The task » Copy out every line of the entries below with no changes, but leave out the pictures.

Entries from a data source

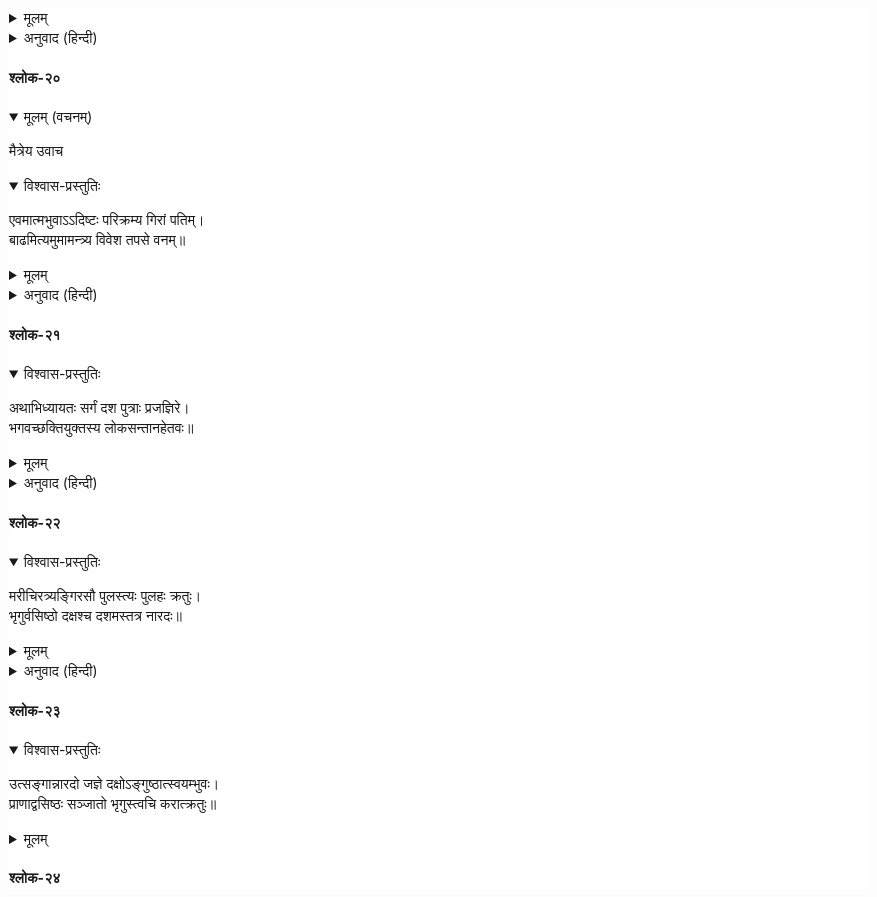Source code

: <details><summary>मूलम्</summary></details>

<details><summary>अनुवाद (हिन्दी)</summary></details>

#### श्लोक-२०


<details open><summary>मूलम् (वचनम्)</summary>

मैत्रेय उवाच
</details>

<details open><summary>विश्वास-प्रस्तुतिः</summary>

एवमात्मभुवाऽऽदिष्टः परिक्रम्य गिरां पतिम्।  
बाढमित्यमुमामन्त्र्य विवेश तपसे वनम्॥
</details>

<details><summary>मूलम्</summary></details>

<details><summary>अनुवाद (हिन्दी)</summary></details>

#### श्लोक-२१


<details open><summary>विश्वास-प्रस्तुतिः</summary>

अथाभिध्यायतः सर्गं दश पुत्राः प्रजज्ञिरे।  
भगवच्छक्तियुक्तस्य लोकसन्तानहेतवः॥
</details>

<details><summary>मूलम्</summary></details>

<details><summary>अनुवाद (हिन्दी)</summary></details>

#### श्लोक-२२


<details open><summary>विश्वास-प्रस्तुतिः</summary>

मरीचिरत्र्यङ्गिरसौ पुलस्त्यः पुलहः क्रतुः।  
भृगुर्वसिष्ठो दक्षश्च दशमस्तत्र नारदः॥
</details>

<details><summary>मूलम्</summary></details>

<details><summary>अनुवाद (हिन्दी)</summary></details>

#### श्लोक-२३


<details open><summary>विश्वास-प्रस्तुतिः</summary>

उत्सङ्गान्नारदो जज्ञे दक्षोऽङ्‍गुष्ठात्स्वयम्भुवः।  
प्राणाद्वसिष्ठः सञ्जातो भृगुस्त्वचि करात्क्रतुः॥
</details>

<details><summary>मूलम्</summary></details>

#### श्लोक-२४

Written answer »
Source code

: <details><summary>मूलम्</summary></details>

<details><summary>अनुवाद (हिन्दी)</summary></details>

#### श्लोक-२०


<details open><summary>मूलम् (वचनम्)</summary>

मैत्रेय उवाच
</details>

<details open><summary>विश्वास-प्रस्तुतिः</summary>

एवमात्मभुवाऽऽदिष्टः परिक्रम्य गिरां पतिम्।  
बाढमित्यमुमामन्त्र्य विवेश तपसे वनम्॥
</details>

<details><summary>मूलम्</summary></details>

<details><summary>अनुवाद (हिन्दी)</summary></details>

#### श्लोक-२१


<details open><summary>विश्वास-प्रस्तुतिः</summary>

अथाभिध्यायतः सर्गं दश पुत्राः प्रजज्ञिरे।  
भगवच्छक्तियुक्तस्य लोकसन्तानहेतवः॥
</details>

<details><summary>मूलम्</summary></details>

<details><summary>अनुवाद (हिन्दी)</summary></details>

#### श्लोक-२२


<details open><summary>विश्वास-प्रस्तुतिः</summary>

मरीचिरत्र्यङ्गिरसौ पुलस्त्यः पुलहः क्रतुः।  
भृगुर्वसिष्ठो दक्षश्च दशमस्तत्र नारदः॥
</details>

<details><summary>मूलम्</summary></details>

<details><summary>अनुवाद (हिन्दी)</summary></details>

#### श्लोक-२३


<details open><summary>विश्वास-प्रस्तुतिः</summary>

उत्सङ्गान्नारदो जज्ञे दक्षोऽङ्‍गुष्ठात्स्वयम्भुवः।  
प्राणाद्वसिष्ठः सञ्जातो भृगुस्त्वचि करात्क्रतुः॥
</details>

<details><summary>मूलम्</summary></details>

#### श्लोक-२४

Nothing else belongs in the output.